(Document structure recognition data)
= Beginning of Section =
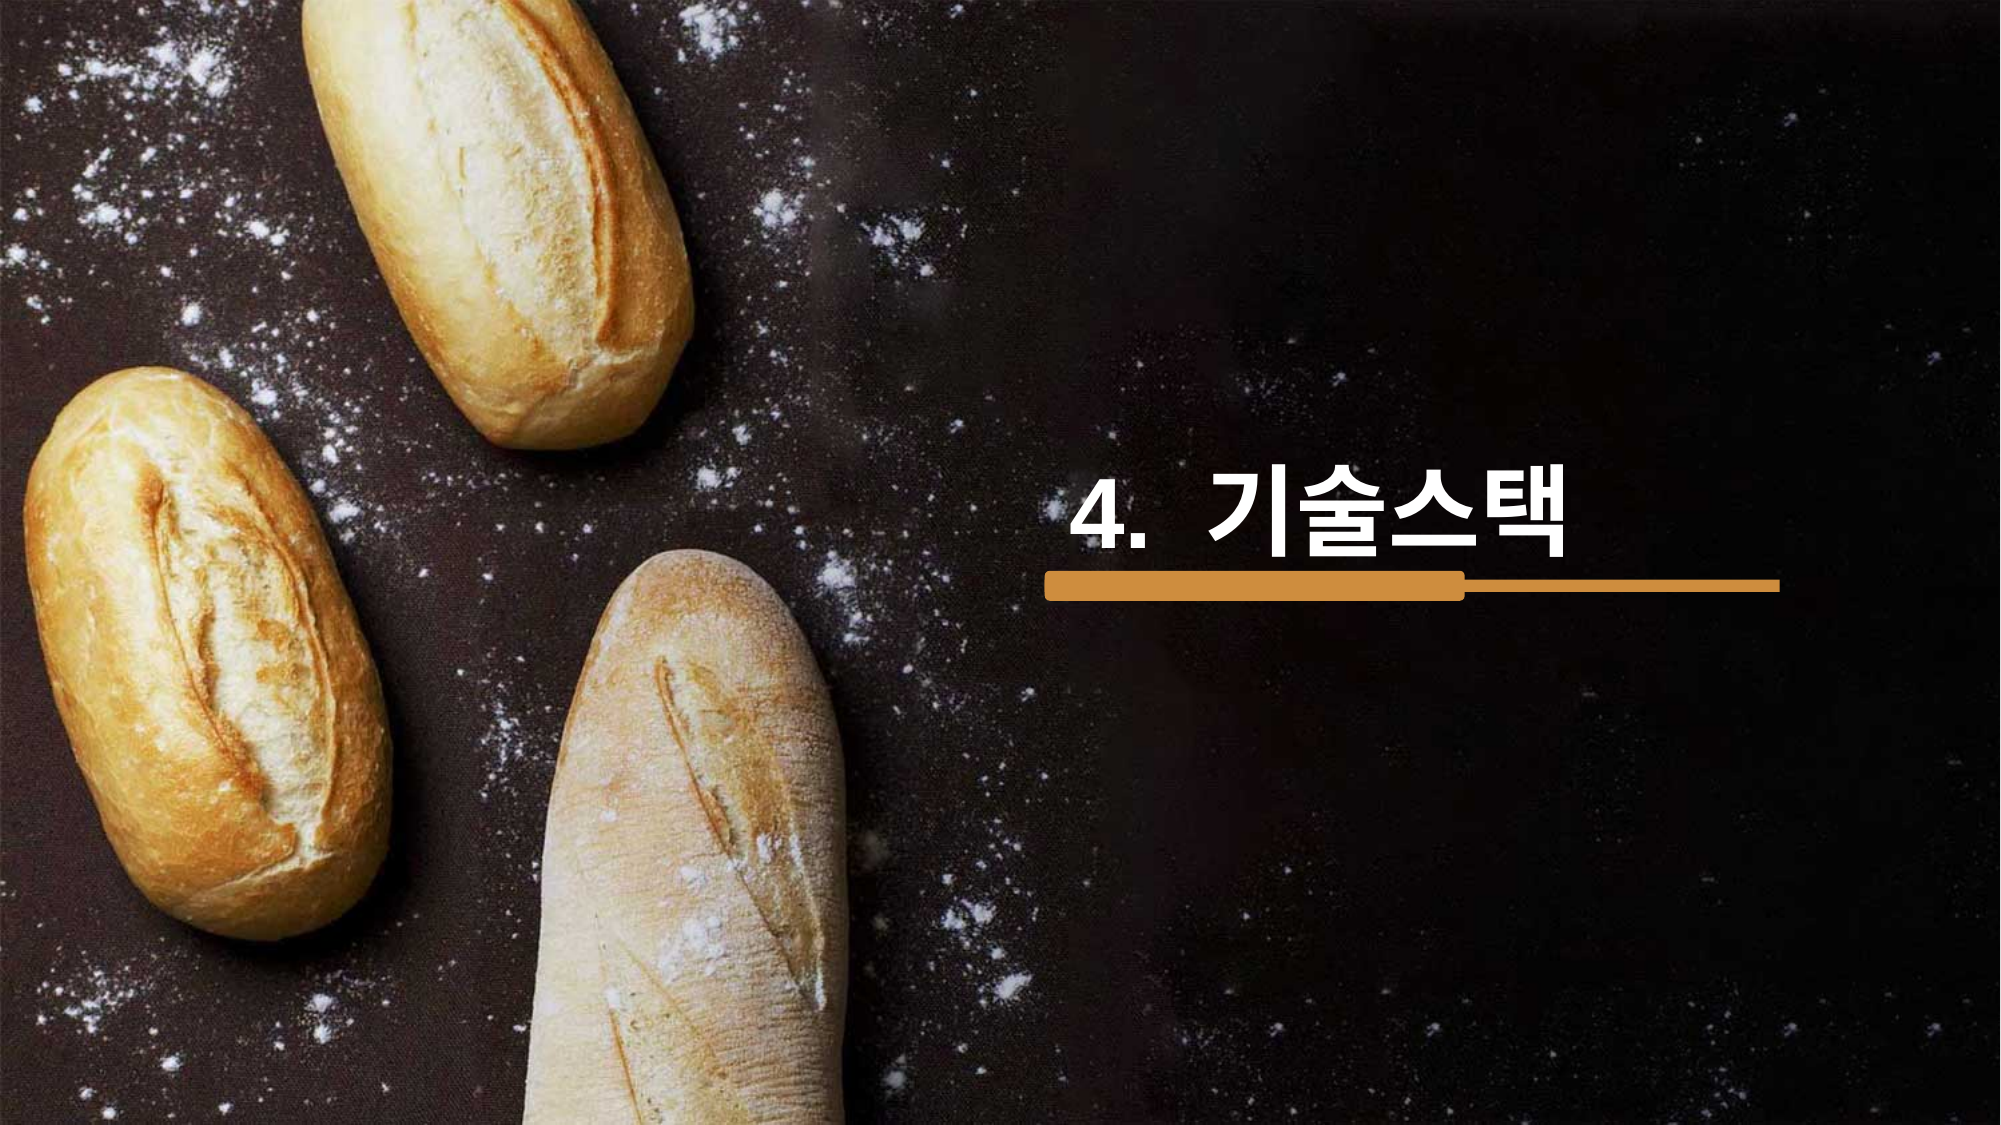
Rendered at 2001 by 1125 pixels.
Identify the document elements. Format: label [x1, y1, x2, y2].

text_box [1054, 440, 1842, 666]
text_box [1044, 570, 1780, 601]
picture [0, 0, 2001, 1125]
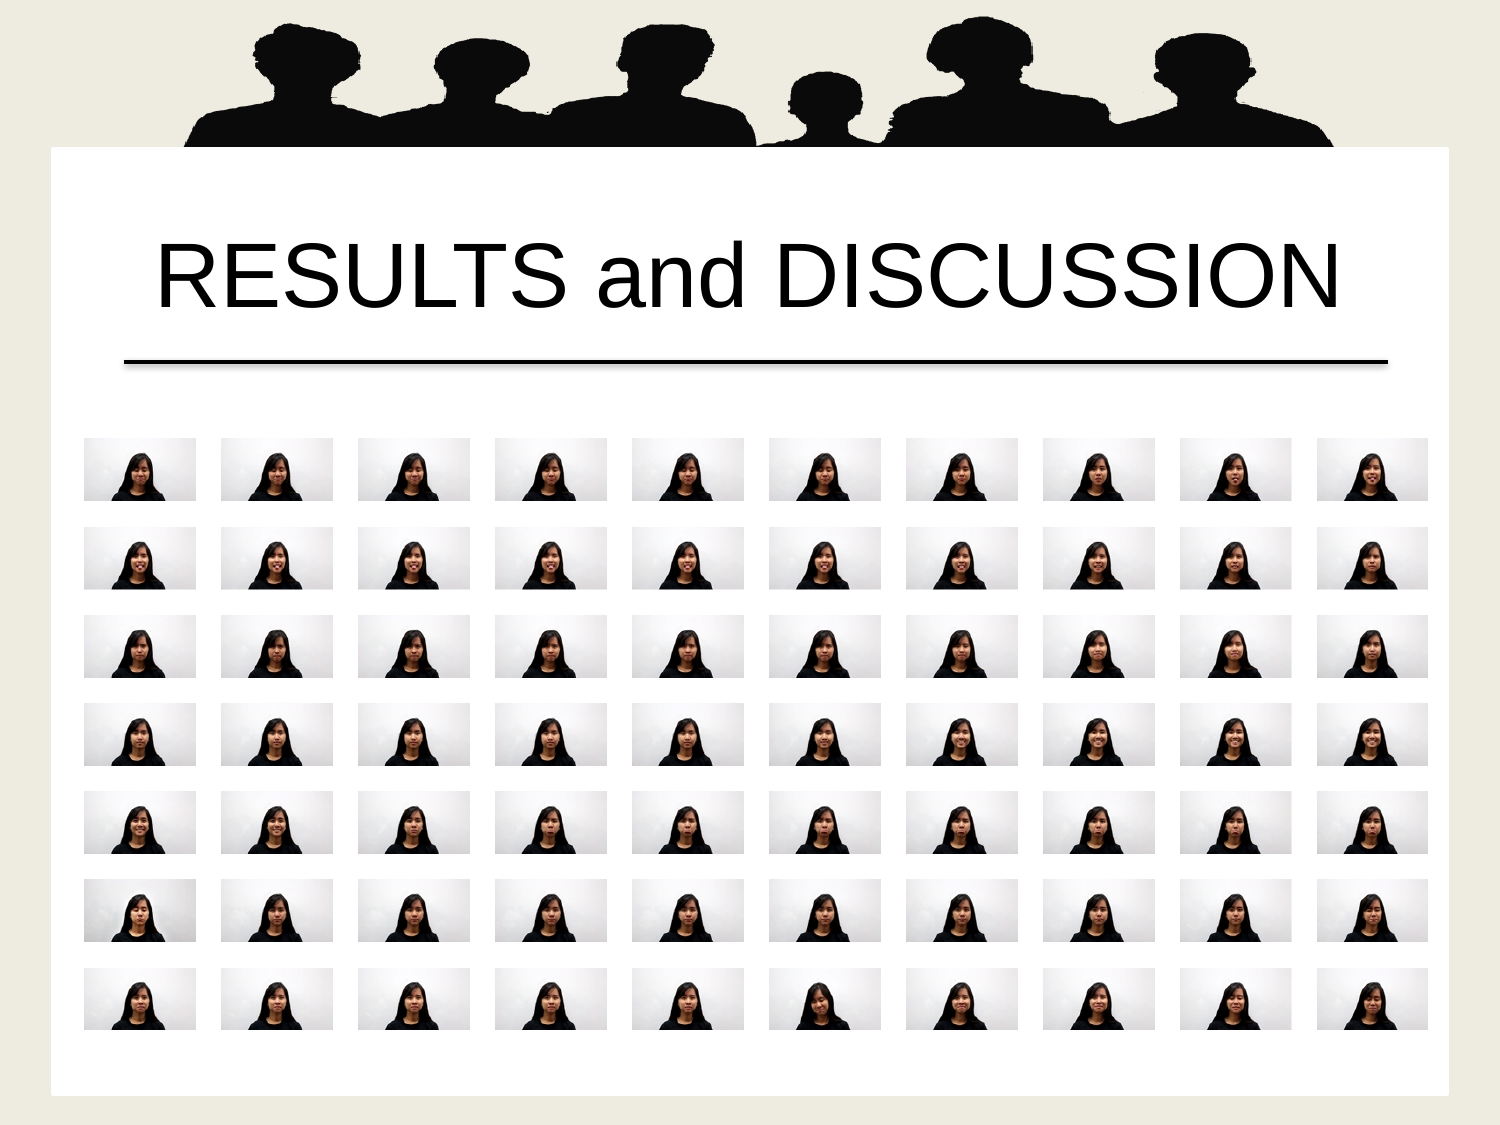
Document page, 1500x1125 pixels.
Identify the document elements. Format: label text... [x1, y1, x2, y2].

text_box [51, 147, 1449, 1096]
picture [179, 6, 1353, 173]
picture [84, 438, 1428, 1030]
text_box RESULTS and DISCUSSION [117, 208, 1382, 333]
= End of Section =
= Beginning of Section =
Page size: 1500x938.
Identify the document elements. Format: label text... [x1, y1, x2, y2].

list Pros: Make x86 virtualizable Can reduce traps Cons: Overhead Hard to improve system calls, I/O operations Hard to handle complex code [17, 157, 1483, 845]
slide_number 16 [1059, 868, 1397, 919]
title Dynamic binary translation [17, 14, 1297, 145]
= End of Section =
TASK INSTRUCTIONS
Leaving pictures out, output the lines of the data above from the one with "Rendered at 2001 by 1125 pixels." through the one with "Document page, 1500x1125 pixels.", word for word.

WRITTEN ANSWER
Rendered at 2001 by 1125 pixels.
Identify the document elements. Format: label [x1, y1, x2, y2].

text_box [1054, 440, 1842, 666]
text_box [1044, 570, 1780, 601]
picture [0, 0, 2001, 1125]
Document page, 1500x1125 pixels.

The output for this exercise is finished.